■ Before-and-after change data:
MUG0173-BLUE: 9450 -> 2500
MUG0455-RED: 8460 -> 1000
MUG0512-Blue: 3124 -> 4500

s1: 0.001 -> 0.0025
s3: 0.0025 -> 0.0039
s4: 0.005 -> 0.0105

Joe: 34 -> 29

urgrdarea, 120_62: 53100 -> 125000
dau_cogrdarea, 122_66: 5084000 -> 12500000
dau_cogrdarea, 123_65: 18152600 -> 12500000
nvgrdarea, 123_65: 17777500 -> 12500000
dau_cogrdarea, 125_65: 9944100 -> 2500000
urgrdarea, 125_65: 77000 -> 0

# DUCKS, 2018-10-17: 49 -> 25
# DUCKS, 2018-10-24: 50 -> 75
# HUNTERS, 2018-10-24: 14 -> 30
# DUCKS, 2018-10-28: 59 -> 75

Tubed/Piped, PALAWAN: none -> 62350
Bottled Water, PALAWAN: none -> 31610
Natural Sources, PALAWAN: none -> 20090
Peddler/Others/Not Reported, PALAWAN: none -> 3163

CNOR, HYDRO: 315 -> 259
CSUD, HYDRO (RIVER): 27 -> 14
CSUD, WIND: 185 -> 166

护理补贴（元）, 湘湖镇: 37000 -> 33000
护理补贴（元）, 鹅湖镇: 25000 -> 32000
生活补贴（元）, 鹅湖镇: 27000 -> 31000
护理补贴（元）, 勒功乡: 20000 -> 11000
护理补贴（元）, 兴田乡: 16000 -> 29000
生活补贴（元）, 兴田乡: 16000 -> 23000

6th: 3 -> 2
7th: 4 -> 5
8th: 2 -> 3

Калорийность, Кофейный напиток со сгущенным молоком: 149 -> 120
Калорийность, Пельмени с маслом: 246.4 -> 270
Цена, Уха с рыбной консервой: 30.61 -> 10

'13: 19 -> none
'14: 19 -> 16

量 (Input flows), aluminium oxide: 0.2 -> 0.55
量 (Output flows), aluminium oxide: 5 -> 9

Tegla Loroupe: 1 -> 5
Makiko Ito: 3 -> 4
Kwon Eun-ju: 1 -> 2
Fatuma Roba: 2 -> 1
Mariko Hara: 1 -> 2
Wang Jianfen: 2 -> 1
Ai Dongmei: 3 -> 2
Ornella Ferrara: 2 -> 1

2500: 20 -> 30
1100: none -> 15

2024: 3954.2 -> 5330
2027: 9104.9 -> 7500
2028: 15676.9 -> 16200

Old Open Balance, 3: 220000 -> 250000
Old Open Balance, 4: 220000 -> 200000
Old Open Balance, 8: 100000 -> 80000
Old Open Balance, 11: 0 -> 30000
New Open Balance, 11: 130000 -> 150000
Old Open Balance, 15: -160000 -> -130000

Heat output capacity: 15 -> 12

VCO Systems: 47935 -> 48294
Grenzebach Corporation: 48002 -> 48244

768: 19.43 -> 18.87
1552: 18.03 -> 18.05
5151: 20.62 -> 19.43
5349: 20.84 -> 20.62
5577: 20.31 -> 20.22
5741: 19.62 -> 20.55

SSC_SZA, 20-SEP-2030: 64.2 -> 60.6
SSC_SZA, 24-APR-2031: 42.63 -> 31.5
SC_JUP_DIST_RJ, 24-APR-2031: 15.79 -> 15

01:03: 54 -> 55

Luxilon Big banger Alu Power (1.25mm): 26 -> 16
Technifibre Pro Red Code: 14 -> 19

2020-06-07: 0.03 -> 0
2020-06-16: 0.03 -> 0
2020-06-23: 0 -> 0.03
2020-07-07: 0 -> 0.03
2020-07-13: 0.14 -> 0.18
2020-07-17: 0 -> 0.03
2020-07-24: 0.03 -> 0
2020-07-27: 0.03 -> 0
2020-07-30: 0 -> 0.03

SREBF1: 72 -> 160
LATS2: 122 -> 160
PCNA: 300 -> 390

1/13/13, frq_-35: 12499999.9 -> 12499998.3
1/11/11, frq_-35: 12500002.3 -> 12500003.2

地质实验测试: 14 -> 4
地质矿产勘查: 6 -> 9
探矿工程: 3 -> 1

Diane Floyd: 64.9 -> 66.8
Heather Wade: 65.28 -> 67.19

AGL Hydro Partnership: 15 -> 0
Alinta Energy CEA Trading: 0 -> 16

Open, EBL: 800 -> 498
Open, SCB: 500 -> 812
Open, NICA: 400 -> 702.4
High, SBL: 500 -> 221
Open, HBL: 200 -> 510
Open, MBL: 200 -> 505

■ ACTIVITY: The answer must consist of every line from the entries that holds the string "flows".

■ SOLUTION BELOW:
量 (Input flows), aluminium oxide: 0.2 -> 0.55
量 (Output flows), aluminium oxide: 5 -> 9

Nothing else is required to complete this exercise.